I told Moraya about what it felt like all those years ago to write in my journal and avoid the topic of my feelings for Sam. “You can have a code in your journal if it’s too scary and you can’t write that word yet,” she tells her clients. In this way, even in our journals, in our own words, we can still face our truths in our own time. “I’ve had people write it down and burn it,” she tells me, reminding me that there are no rules when it comes to finding a creative outlet for your feelings. She and her partner at BFF Therapy, Jaimee Arnoff, ask their clients in every session, “How are you getting this out outside of our session?”

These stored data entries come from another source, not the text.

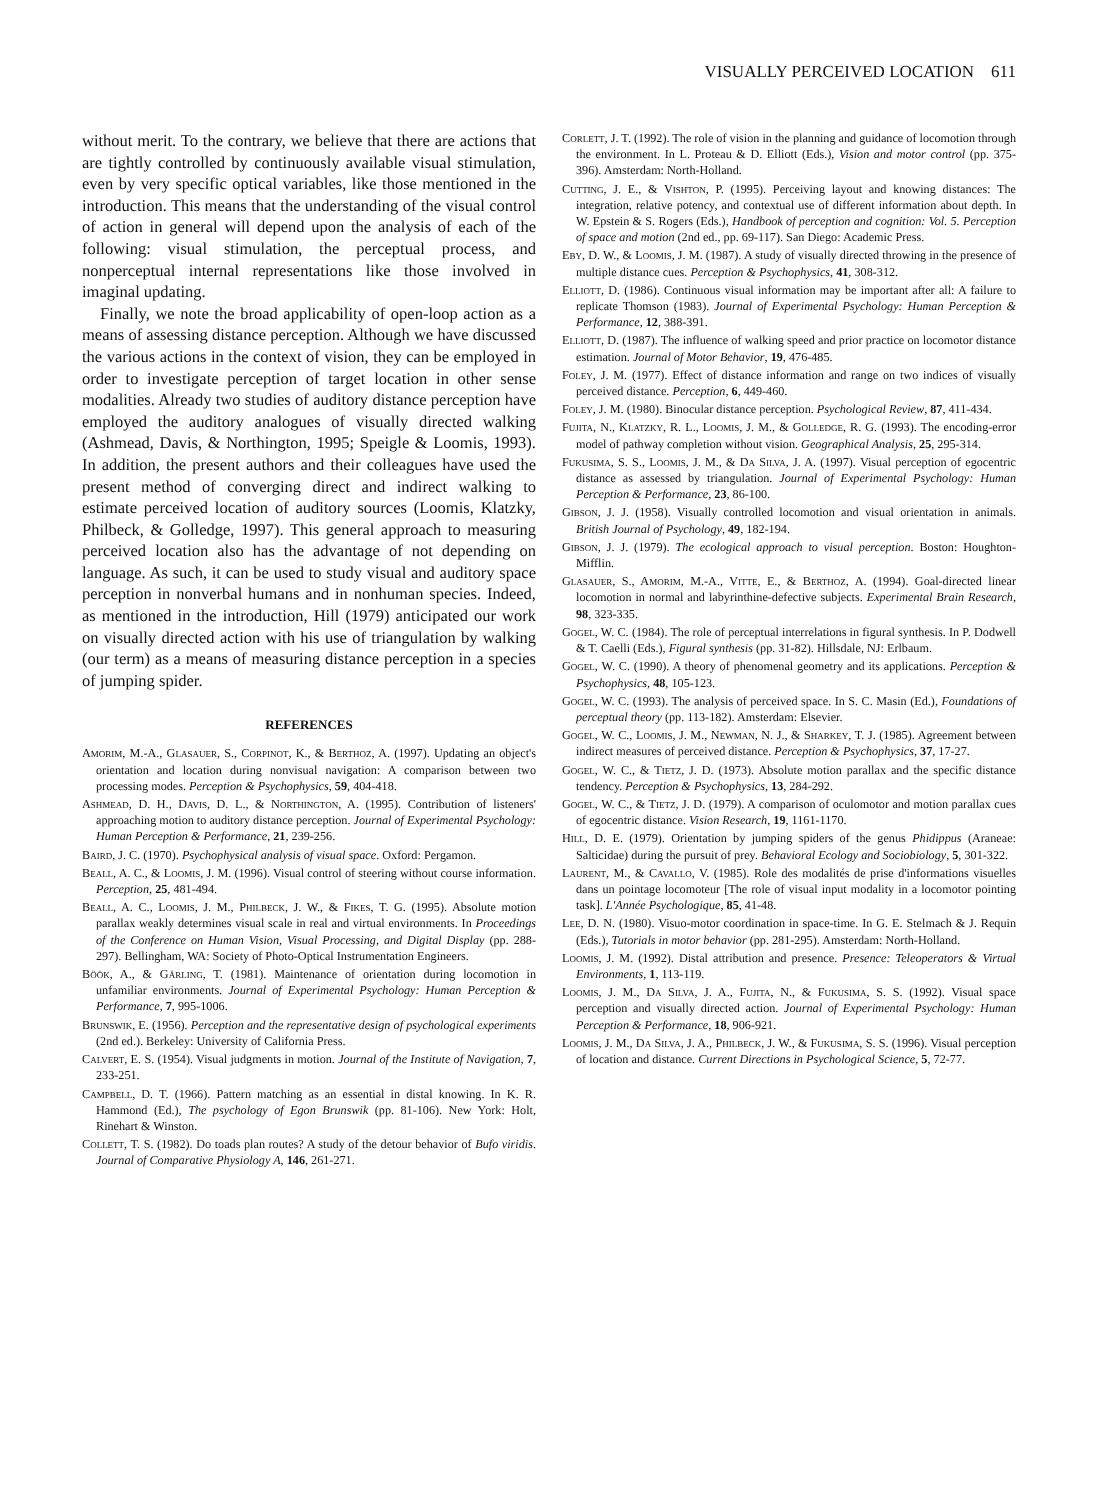VISUALLY PERCEIVED LOCATION 611
without merit. To the contrary, we believe that there are actions that are tightly controlled by continuously available visual stimulation, even by very specific optical variables, like those mentioned in the introduction. This means that the understanding of the visual control of action in general will depend upon the analysis of each of the following: visual stimulation, the perceptual process, and nonperceptual internal representations like those involved in imaginal updating.
Finally, we note the broad applicability of open-loop action as a means of assessing distance perception. Although we have discussed the various actions in the context of vision, they can be employed in order to investigate perception of target location in other sense modalities. Already two studies of auditory distance perception have employed the auditory analogues of visually directed walking (Ashmead, Davis, & Northington, 1995; Speigle & Loomis, 1993). In addition, the present authors and their colleagues have used the present method of converging direct and indirect walking to estimate perceived location of auditory sources (Loomis, Klatzky, Philbeck, & Golledge, 1997). This general approach to measuring perceived location also has the advantage of not depending on language. As such, it can be used to study visual and auditory space perception in nonverbal humans and in nonhuman species. Indeed, as mentioned in the introduction, Hill (1979) anticipated our work on visually directed action with his use of triangulation by walking (our term) as a means of measuring distance perception in a species of jumping spider.
REFERENCES
Amorim, M.-A., Glasauer, S., Corpinot, K., & Berthoz, A. (1997). Updating an object's orientation and location during nonvisual navigation: A comparison between two processing modes. Perception & Psychophysics, 59, 404-418.
Ashmead, D. H., Davis, D. L., & Northington, A. (1995). Contribution of listeners' approaching motion to auditory distance perception. Journal of Experimental Psychology: Human Perception & Performance, 21, 239-256.
Baird, J. C. (1970). Psychophysical analysis of visual space. Oxford: Pergamon.
Beall, A. C., & Loomis, J. M. (1996). Visual control of steering without course information. Perception, 25, 481-494.
Beall, A. C., Loomis, J. M., Philbeck, J. W., & Fikes, T. G. (1995). Absolute motion parallax weakly determines visual scale in real and virtual environments. In Proceedings of the Conference on Human Vision, Visual Processing, and Digital Display (pp. 288-297). Bellingham, WA: Society of Photo-Optical Instrumentation Engineers.
Böök, A., & Gärling, T. (1981). Maintenance of orientation during locomotion in unfamiliar environments. Journal of Experimental Psychology: Human Perception & Performance, 7, 995-1006.
Brunswik, E. (1956). Perception and the representative design of psychological experiments (2nd ed.). Berkeley: University of California Press.
Calvert, E. S. (1954). Visual judgments in motion. Journal of the Institute of Navigation, 7, 233-251.
Campbell, D. T. (1966). Pattern matching as an essential in distal knowing. In K. R. Hammond (Ed.), The psychology of Egon Brunswik (pp. 81-106). New York: Holt, Rinehart & Winston.
Collett, T. S. (1982). Do toads plan routes? A study of the detour behavior of Bufo viridis. Journal of Comparative Physiology A, 146, 261-271.
Corlett, J. T. (1992). The role of vision in the planning and guidance of locomotion through the environment. In L. Proteau & D. Elliott (Eds.), Vision and motor control (pp. 375-396). Amsterdam: North-Holland.
Cutting, J. E., & Vishton, P. (1995). Perceiving layout and knowing distances: The integration, relative potency, and contextual use of different information about depth. In W. Epstein & S. Rogers (Eds.), Handbook of perception and cognition: Vol. 5. Perception of space and motion (2nd ed., pp. 69-117). San Diego: Academic Press.
Eby, D. W., & Loomis, J. M. (1987). A study of visually directed throwing in the presence of multiple distance cues. Perception & Psychophysics, 41, 308-312.
Elliott, D. (1986). Continuous visual information may be important after all: A failure to replicate Thomson (1983). Journal of Experimental Psychology: Human Perception & Performance, 12, 388-391.
Elliott, D. (1987). The influence of walking speed and prior practice on locomotor distance estimation. Journal of Motor Behavior, 19, 476-485.
Foley, J. M. (1977). Effect of distance information and range on two indices of visually perceived distance. Perception, 6, 449-460.
Foley, J. M. (1980). Binocular distance perception. Psychological Review, 87, 411-434.
Fujita, N., Klatzky, R. L., Loomis, J. M., & Golledge, R. G. (1993). The encoding-error model of pathway completion without vision. Geographical Analysis, 25, 295-314.
Fukusima, S. S., Loomis, J. M., & Da Silva, J. A. (1997). Visual perception of egocentric distance as assessed by triangulation. Journal of Experimental Psychology: Human Perception & Performance, 23, 86-100.
Gibson, J. J. (1958). Visually controlled locomotion and visual orientation in animals. British Journal of Psychology, 49, 182-194.
Gibson, J. J. (1979). The ecological approach to visual perception. Boston: Houghton-Mifflin.
Glasauer, S., Amorim, M.-A., Vitte, E., & Berthoz, A. (1994). Goal-directed linear locomotion in normal and labyrinthine-defective subjects. Experimental Brain Research, 98, 323-335.
Gogel, W. C. (1984). The role of perceptual interrelations in figural synthesis. In P. Dodwell & T. Caelli (Eds.), Figural synthesis (pp. 31-82). Hillsdale, NJ: Erlbaum.
Gogel, W. C. (1990). A theory of phenomenal geometry and its applications. Perception & Psychophysics, 48, 105-123.
Gogel, W. C. (1993). The analysis of perceived space. In S. C. Masin (Ed.), Foundations of perceptual theory (pp. 113-182). Amsterdam: Elsevier.
Gogel, W. C., Loomis, J. M., Newman, N. J., & Sharkey, T. J. (1985). Agreement between indirect measures of perceived distance. Perception & Psychophysics, 37, 17-27.
Gogel, W. C., & Tietz, J. D. (1973). Absolute motion parallax and the specific distance tendency. Perception & Psychophysics, 13, 284-292.
Gogel, W. C., & Tietz, J. D. (1979). A comparison of oculomotor and motion parallax cues of egocentric distance. Vision Research, 19, 1161-1170.
Hill, D. E. (1979). Orientation by jumping spiders of the genus Phidippus (Araneae: Salticidae) during the pursuit of prey. Behavioral Ecology and Sociobiology, 5, 301-322.
Laurent, M., & Cavallo, V. (1985). Role des modalités de prise d'informations visuelles dans un pointage locomoteur [The role of visual input modality in a locomotor pointing task]. L'Année Psychologique, 85, 41-48.
Lee, D. N. (1980). Visuo-motor coordination in space-time. In G. E. Stelmach & J. Requin (Eds.), Tutorials in motor behavior (pp. 281-295). Amsterdam: North-Holland.
Loomis, J. M. (1992). Distal attribution and presence. Presence: Teleoperators & Virtual Environments, 1, 113-119.
Loomis, J. M., Da Silva, J. A., Fujita, N., & Fukusima, S. S. (1992). Visual space perception and visually directed action. Journal of Experimental Psychology: Human Perception & Performance, 18, 906-921.
Loomis, J. M., Da Silva, J. A., Philbeck, J. W., & Fukusima, S. S. (1996). Visual perception of location and distance. Current Directions in Psychological Science, 5, 72-77.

I know with absolute certainty that journaling helped me overcome the fear that accompanied my initial feelings for Sam. Having a place to explore my feelings and create a language for my emotions stripped my fear of its power, allowing me to transform from a girl desperate to hide into a woman secure in her voice, her identity, and her love.

Many of Moraya’s clients are queer. “Some of them are working on discovering sexuality and coming out, even much later in life, and for others, that discovery was years before I met them. A part of the work in therapy is talking about those first attractions.” For some clients, she says, “We can go back to early journals together and see how pronouns had been interchangeable, and even handwriting can evolve as they refer to themselves with different pronouns.” Whatever we’re facing in our lives, journaling creates a safe space to explore language for different stages of our lives, whether we’re confronting our sexuality or our gender for the first time, or simply trying our best to live as our authentic selves. Words have power, and journaling can help us to own our stories.